The data showed that liquid biopsies returned results much more quickly. The median turnaround time for liquid biopsies was three days, compared to 12 days for tissue biopsies in newly diagnosed patients and 27 days in drug-resistant patients.

Liquid biopsy was also found to be highly accurate. In newly diagnosed patients, the “predictive value” of plasma ddPCR was 100 percent for the primary EGFR mutation and the KRAS mutation – meaning that a patient who tested positive for either mutation was certain to have that mutation in his or her tumor. For patients with the EGFR resistance mutation, the predictive value of the ddPCR test was 79 percent, suggesting the blood test was able to find additional cases with the mutation that were missed using standard biopsies.

“In some patients with the EGFR resistance mutation, ddPCR detected mutations missed by standard tissue biopsy,” Oxnard remarked. “A resistant tumor is inherently made up of multiple subsets of cells, some of which carry different patterns of genetic mutations. A single biopsy is only analyzing a single part of the tumor, and may miss a mutation present elsewhere in the body. A liquid biopsy, in contrast, may better reflect the distribution of mutations in the tumor as a whole.”

When ddPCR failed to detect these mutations, the cause was less clear-cut, Oxnard says. It could indicate that the tumor cells don’t carry the mutations or, alternatively, that the tumor isn’t shedding its DNA into the bloodstream. This discrepancy between the test results and the presence of mutations was less common in patients whose cancer had metastasized to multiple sites in the body, researchers found.

The ddPCR-based test, or assay, was piloted and optimized for patients at the Translational Resarch lab of the Belfer Center for Applied Cancer Science at Dana-Farber. It was then validated for clinical use at Dana-Farber’s Lowe Center for Thoracic Oncology.

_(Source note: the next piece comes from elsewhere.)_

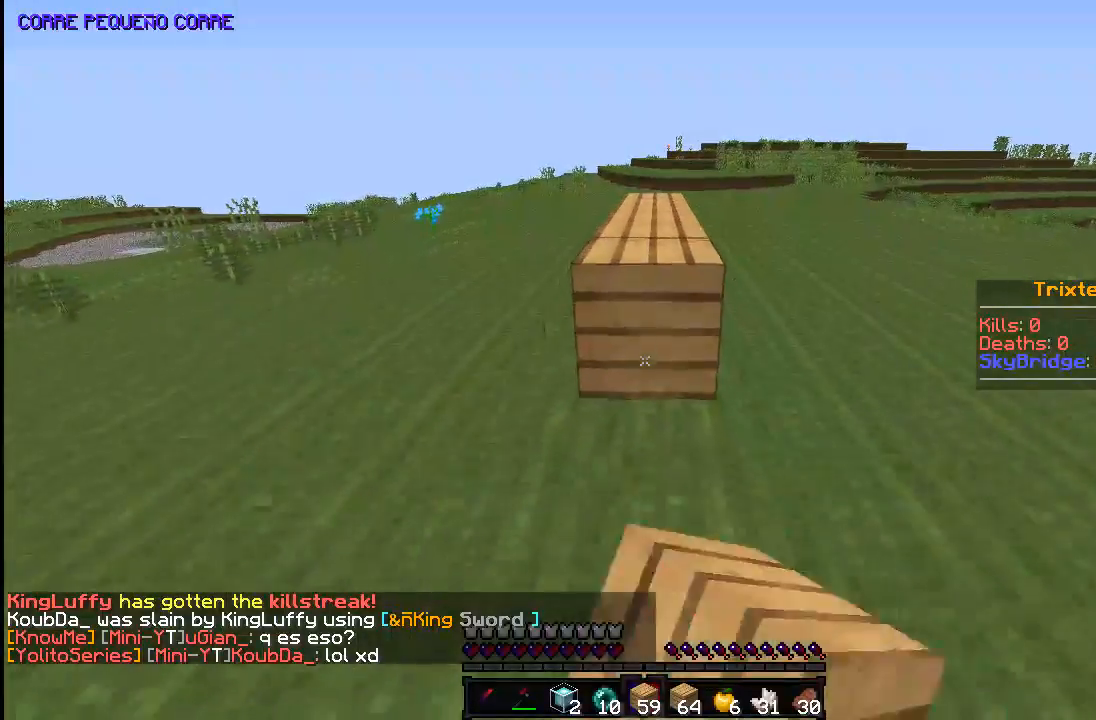
{"keys": ["s"], "mouse": ["right"], "events": [[33, "mouse_right", "down"], [133, "mouse_right", "up"], [233, "mouse_right", "down"], [333, "mouse_right", "up"], [483, "mouse_right", "down"]]}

An advantage of this form of liquid biopsy is that it can help doctors quickly determine whether a patient is responding to therapy. Fifty participants in the study had repeat testing done after starting treatment for their cancer. “Those whose blood tests showed a disappearance of the mutations within two weeks were more likely to stay on the treatment than patients who didn’t see such a reduction,” said the study’s lead author, Adrian Sacher, MD, of Dana-Farber and Brigham and Women’s Hospital.

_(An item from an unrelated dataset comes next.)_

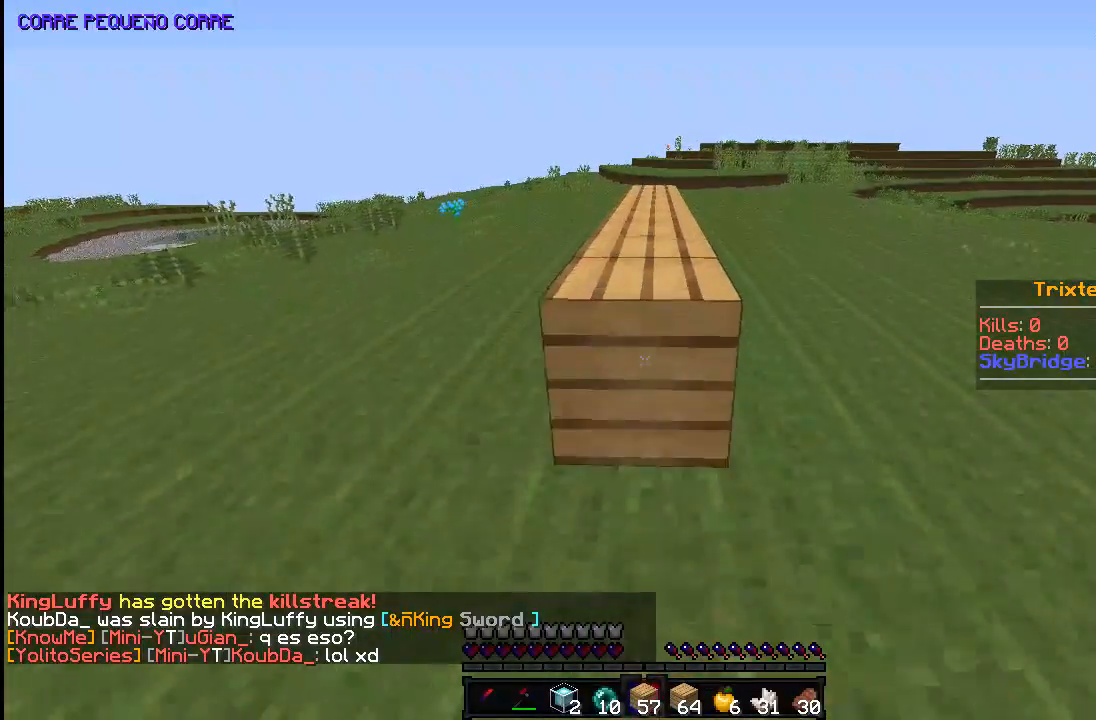
{"keys": [], "mouse": ["right"], "events": [[83, "mouse_right", "up"], [183, "mouse_right", "down"], [333, "mouse_right", "up"], [433, "mouse_right", "down"], [433, "s", "up"]]}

And because tumors are constantly evolving and acquiring additional mutations, repeated liquid biopsies can provide early detection of a new mutation – such as the EGFR resistance mutation – that can potentially be treated with targeted agents.

“The study data are compelling,” said DF/BWCC pathologist Lynette Sholl, MD, explaining the center’s decision to begin offering ddPCR-based liquid biopsy to all lung cancer patients. “We validated the authors’ findings by cross-comparing results from liquid and tissue biopsies in 34 NSCLC patients. To work as a real-world clinical test, liquid biopsy needs to provide reliable, accurate data and be logistically practical. That’s what we’ve seen with the ddPCR-based blood test.

“The test has great utility both for patients newly diagnosed with NSCLC and for those with a recurrence of the disease,” she continued. “It’s fast, it’s quantitative (it indicates the amount of mutant DNA in a sample), and it can be readily employed at a cancer treatment center.”

The co-authors of the study are Cloud Paweletz, PhD, Allison O’Connell, BSc, and Nora Feeney, BSc, of the Belfer Center for Applied Cancer Science at Dana-Farber; Ryan S. Alden BSc, and Stacy L. Mach BA, of Dana-Farber; Suzanne E. Dahlberg, PhD, of Dana-Farber and Harvard T.H. Chan School of Public Health; and Pasi A. Jänne, MD, PhD, of Dana-Farber, the Belfer Center, and Brigham and Women’s Hospital.